L’article peut sembler opportuniste par rapport aux rumeurs d’abandon de Firefox OS mais il n’en est rien (je le jure votre honneur). C’est seulement que j’ai eu la chance de toucher un Nexus 4 (merci Papa) et j’en ai profité pour tester le système Ubuntu Touch pendant une semaine dans mon utilisation quotidienne. En effet, ce téléphone est un des téléphones de référence pour la société Canonical, toujours maintenu alors que leur OS, très discret, fêtera bientôt sa 3ème bougie. Depuis le lancement de Ubuntu Touch, trois téléphones ont été commercialisés : deux modèles du constructeur espagnol BQ qui semblent très appréciés par la communauté Ubuntu et un modèle assez puissant, le MX4 du constructeur chinois Meizu.
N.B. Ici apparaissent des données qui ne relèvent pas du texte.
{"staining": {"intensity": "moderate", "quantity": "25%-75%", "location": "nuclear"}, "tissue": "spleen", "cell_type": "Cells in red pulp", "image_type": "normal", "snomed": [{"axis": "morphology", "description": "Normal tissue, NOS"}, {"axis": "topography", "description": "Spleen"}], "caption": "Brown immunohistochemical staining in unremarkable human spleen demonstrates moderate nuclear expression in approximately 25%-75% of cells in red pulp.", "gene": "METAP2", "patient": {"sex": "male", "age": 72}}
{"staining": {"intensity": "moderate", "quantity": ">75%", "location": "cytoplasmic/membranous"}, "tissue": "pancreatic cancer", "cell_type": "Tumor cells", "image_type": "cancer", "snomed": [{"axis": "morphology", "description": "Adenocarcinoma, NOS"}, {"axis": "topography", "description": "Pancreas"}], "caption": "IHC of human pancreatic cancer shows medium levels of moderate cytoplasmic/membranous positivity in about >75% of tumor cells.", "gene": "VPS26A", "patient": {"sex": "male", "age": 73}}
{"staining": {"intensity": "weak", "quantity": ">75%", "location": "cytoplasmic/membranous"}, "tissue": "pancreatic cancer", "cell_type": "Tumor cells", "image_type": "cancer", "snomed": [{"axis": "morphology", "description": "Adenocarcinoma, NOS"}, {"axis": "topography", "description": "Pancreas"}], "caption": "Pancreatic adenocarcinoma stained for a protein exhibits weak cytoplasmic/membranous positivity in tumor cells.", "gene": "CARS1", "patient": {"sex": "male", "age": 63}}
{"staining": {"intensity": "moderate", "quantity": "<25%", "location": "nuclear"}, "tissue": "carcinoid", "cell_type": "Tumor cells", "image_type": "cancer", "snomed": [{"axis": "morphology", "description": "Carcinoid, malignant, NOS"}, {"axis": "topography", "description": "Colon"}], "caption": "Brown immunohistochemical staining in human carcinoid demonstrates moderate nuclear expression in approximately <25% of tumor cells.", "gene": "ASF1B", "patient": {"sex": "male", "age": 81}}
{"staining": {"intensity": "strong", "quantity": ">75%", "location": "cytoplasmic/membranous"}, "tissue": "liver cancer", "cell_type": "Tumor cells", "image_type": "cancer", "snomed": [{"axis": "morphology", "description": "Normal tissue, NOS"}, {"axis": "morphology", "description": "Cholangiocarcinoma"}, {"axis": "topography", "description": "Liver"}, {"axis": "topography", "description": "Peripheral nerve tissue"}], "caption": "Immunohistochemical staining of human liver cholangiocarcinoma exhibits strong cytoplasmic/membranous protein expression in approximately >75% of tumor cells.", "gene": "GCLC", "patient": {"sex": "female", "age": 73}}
A proposCa commence donc par l’installation du système qui est assez simple car d’une part le Nexus 4 a un booloader facile à déverrouiller et Ubuntu Touch est basé sur un Android, on utilise donc des outils Android (adb, fastreboot) pour flasher le système. Ensuite les outils Canonical interviennent, la voie simple consiste donc à s’installer une version Desktop de Ubuntu 14.04 ou supérieure sur un PC afin d’obtenir ces outils facilement. Je me suis donc basé sur la documentation officielle du Ubuntu Developer et sur cet article qui apporte quelques précisions pour le Nexus 4. On a le choix entre deux canaux de mise à jour système : stable ou développement. Pour me faire une idée la plus juste du système et ne pas la fausser avec des bugs d’une version en cours de développement, j’ai choisi la version stable. Ce qui est intéressant avec Ubuntu Touch, c’est que la version mobile fait partie intégrante du développement de Ubuntu, il ne s’agit d’un développement à part, déconnecté de la version Desktop. Après une installation fraîche, on a donc un téléphone en version 15.04 et on reçoit des OTA (mise à jour) régulièrement. On devrait d’ailleurs bientôt basculer en version 15.10. Canonical a une vision précise de ce qu’il veulent obtenir avec leur système et cela s’appelle Convergence. Un système mobile qui, une fois connecté à un clavier / souris en bluetooth et à un moniteur se transforme en Ubuntu Desktop capable d’exécuter les applications usuelles comme Libre Office ou Gimp.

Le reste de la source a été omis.